In [1]:
import json
import os, sys
import numpy as np

## SQuAD Dataset

In [2]:
data_train_path = os.path.join(os.getcwd(), 'data/squad_1.1/train-v1.1.json')
data_dev_path =  os.path.join(os.getcwd(), 'data/squad_1.1/dev-v1.1.json')

In [3]:
data_train = json.load(open(data_train_path))
data_dev = json.load(open(data_dev_path))

In [4]:
ids_train, titles_train, contexts_train, questions_train, answers_train = [], [], [], [], []
ids_dev, titles_dev, contexts_dev, questions_dev, answers_dev = [], [], [], [], []

# Load Train Data on SQuAD 1.1
for article in data_train["data"]:
    title = article.get("title", "")
    for paragraph in article["paragraphs"]:
        context = paragraph["context"]  # do not strip leading blank spaces GH-2585
        for qa in paragraph["qas"]:
            answer_starts = [answer["answer_start"] for answer in qa["answers"]]
            answer_texts = [answer["text"] for answer in qa["answers"]]
            ids_train.append(qa["id"])
            titles_train.append(title)
            contexts_train.append(context)
            questions_train.append(qa["question"])
            answers_train.append({
                "answer_start": answer_starts,
                "text": answer_texts
            })

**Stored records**
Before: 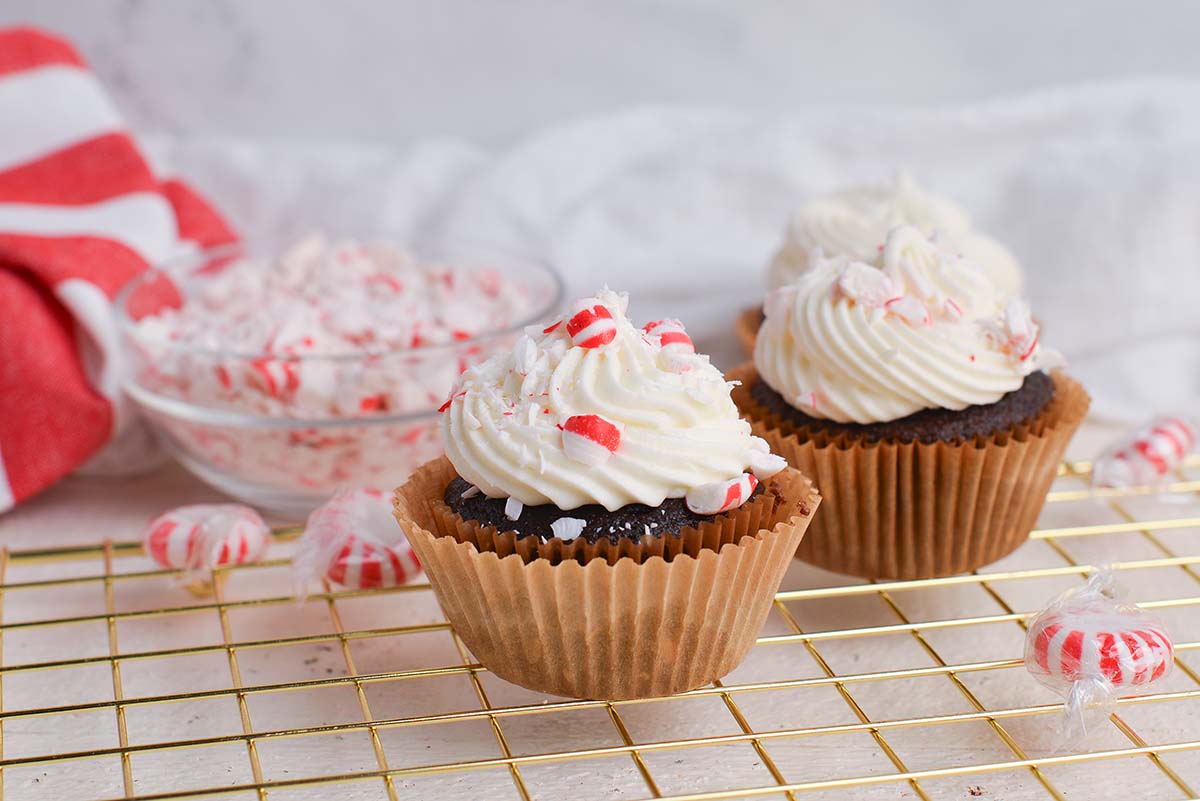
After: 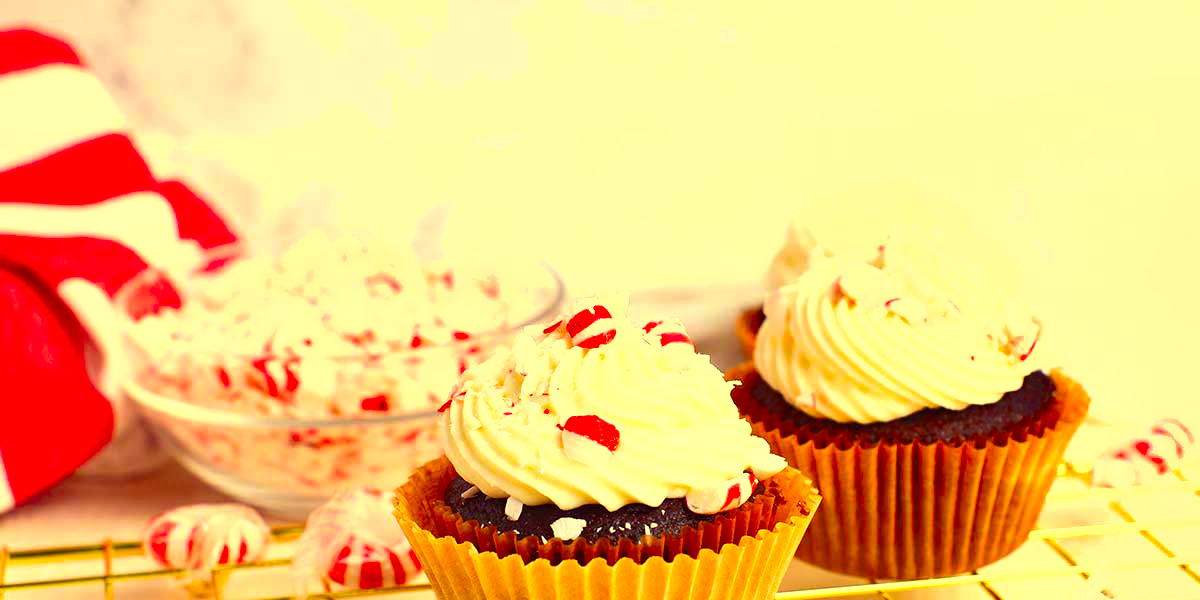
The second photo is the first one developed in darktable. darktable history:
exposure: black level correction 0, exposure 0.499 EV, compensate highlight preservation false
shadows and highlights: white point adjustment 0.914, soften with gaussian
crop: bottom 24.986%
color correction: highlights a* -0.543, highlights b* 39.82, shadows a* 9.77, shadows b* -0.634
color zones: curves: ch1 [(0.25, 0.61) (0.75, 0.248)]
levels: levels [0.044, 0.416, 0.908]
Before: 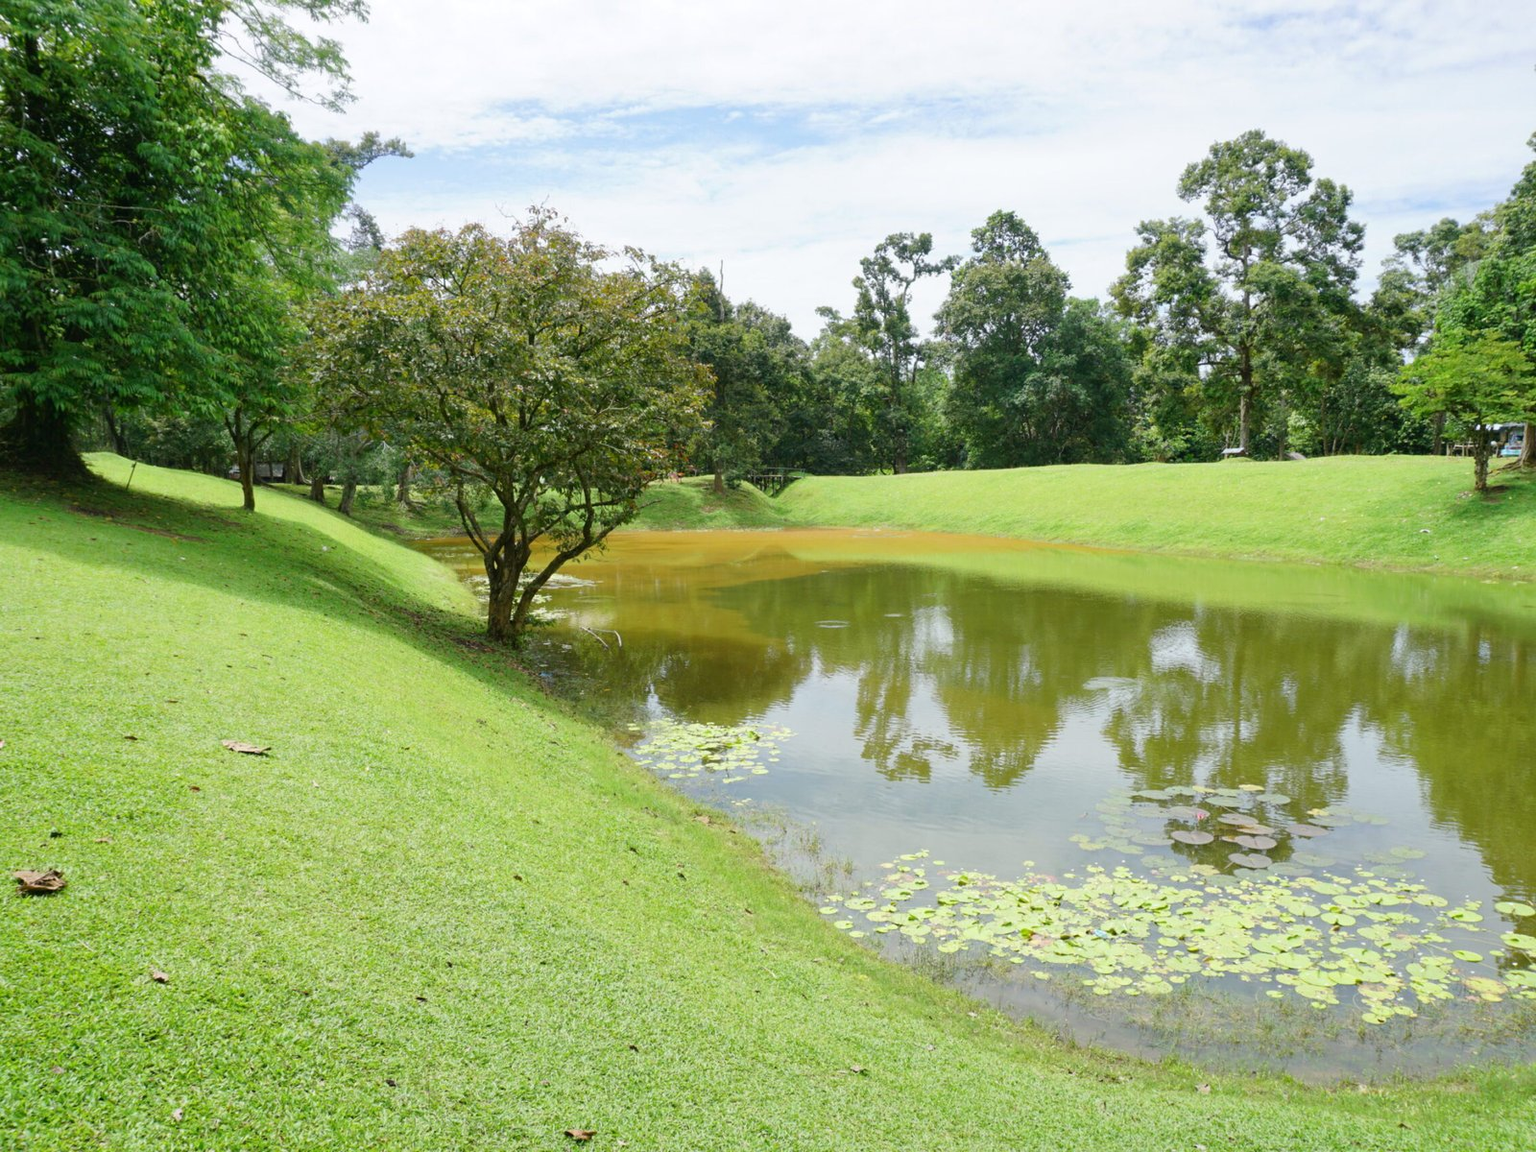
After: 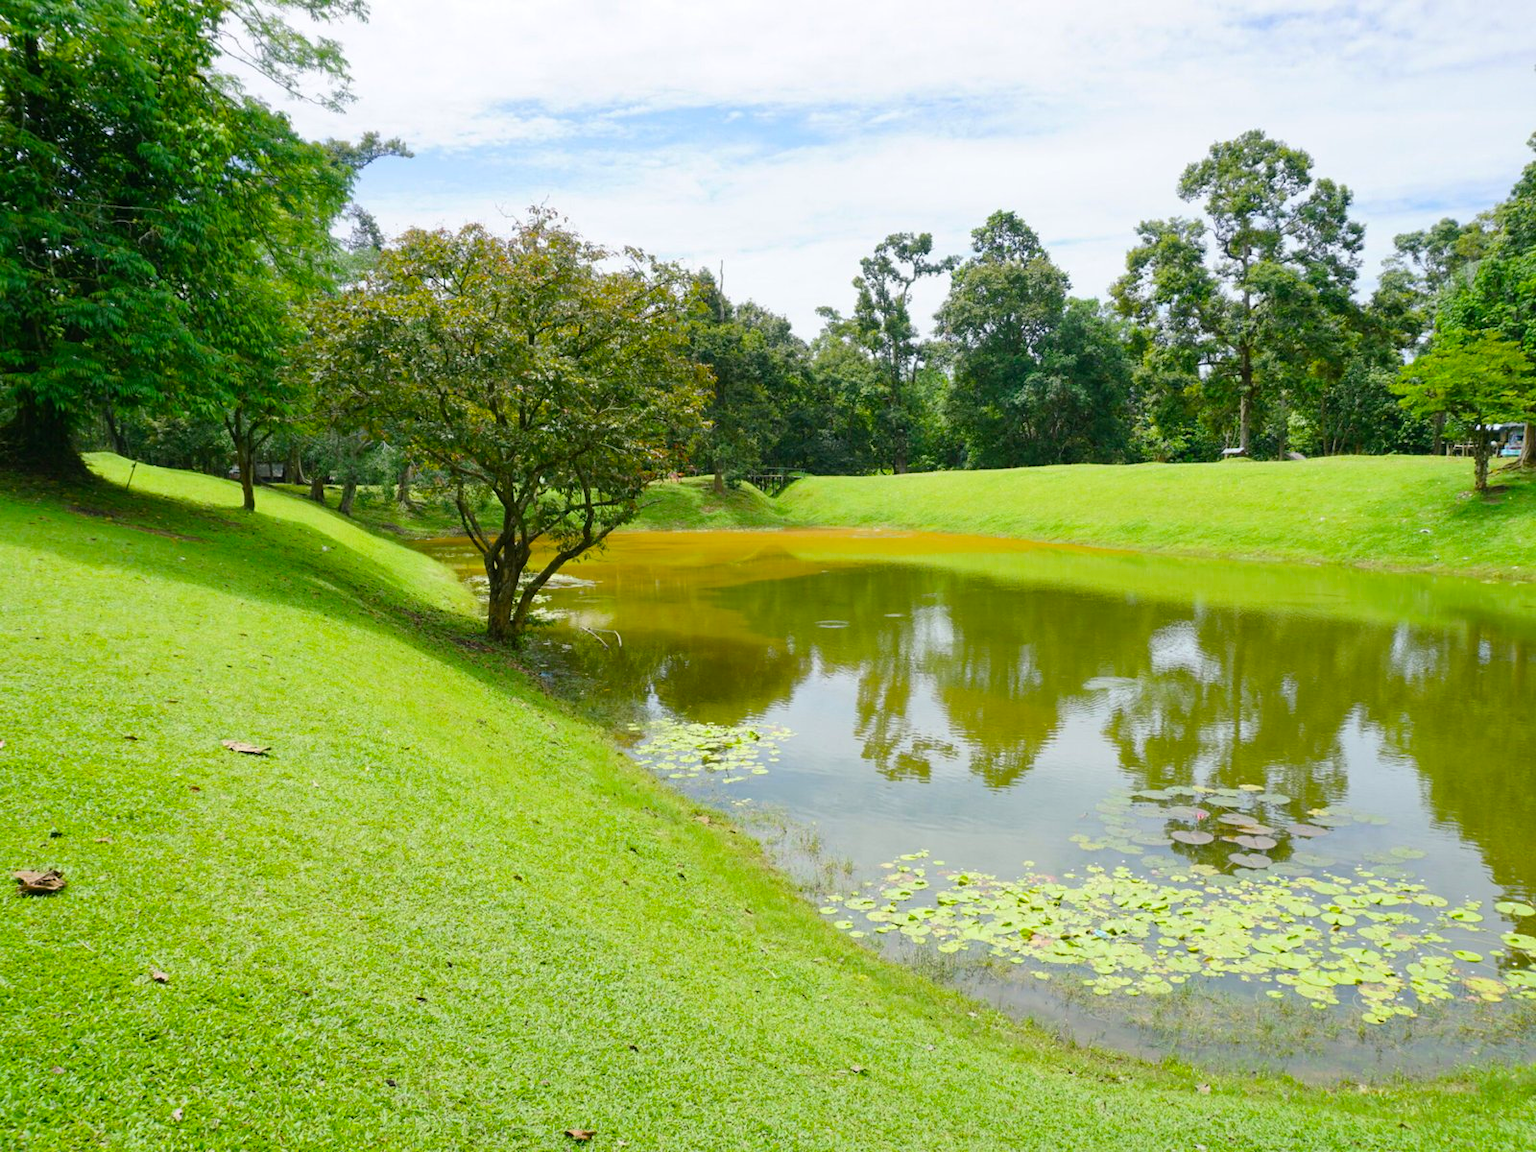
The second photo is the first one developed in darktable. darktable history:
color balance rgb: shadows lift › luminance -5.112%, shadows lift › chroma 1.218%, shadows lift › hue 218.22°, perceptual saturation grading › global saturation 30.931%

**Work instructions**
(1) In the SQuAD loading notebook, name every list that the training loop appends to.
(2) Write the next part of the SQuAD loading notebook, continuing from its last line.

**Answers to the exercises**
(1) ids_train, titles_train, contexts_train, questions_train, answers_train

(2)
# Load Dev Data on SQuAD 1.1
for article in data_dev["data"]:
    title = article.get("title", "")
    for paragraph in article["paragraphs"]:
        context = paragraph["context"]  # do not strip leading blank spaces GH-2585
        for qa in paragraph["qas"]:
            answer_starts = [answer["answer_start"] for answer in qa["answers"]]
            answer_texts = [answer["text"] for answer in qa["answers"]]
            ids_dev.append(qa["id"])
            titles_dev.append(title)
            contexts_dev.append(context)
            questions_dev.append(qa["question"])
            answers_dev.append({
                "answer_start": answer_starts,
                "text": answer_texts
            })
print("Train Data: ", len(ids_train))
print("Dev Data: ", len(ids_dev))

Train Data:  87599
Dev Data:  10570


## Adversarial-SQuAD

In [5]:
adv_data_dev_path = os.path.join(os.getcwd(), 'data/squad_adv/none_n1000_k1_s0.json')
adv_data_addonesent_path = os.path.join(os.getcwd(), 'data/squad_adv/sample1k-HCVerifySample.json')
adv_data_addsent_path = os.path.join(os.getcwd(), 'data/squad_adv/sample1k-HCVerifyAll.json')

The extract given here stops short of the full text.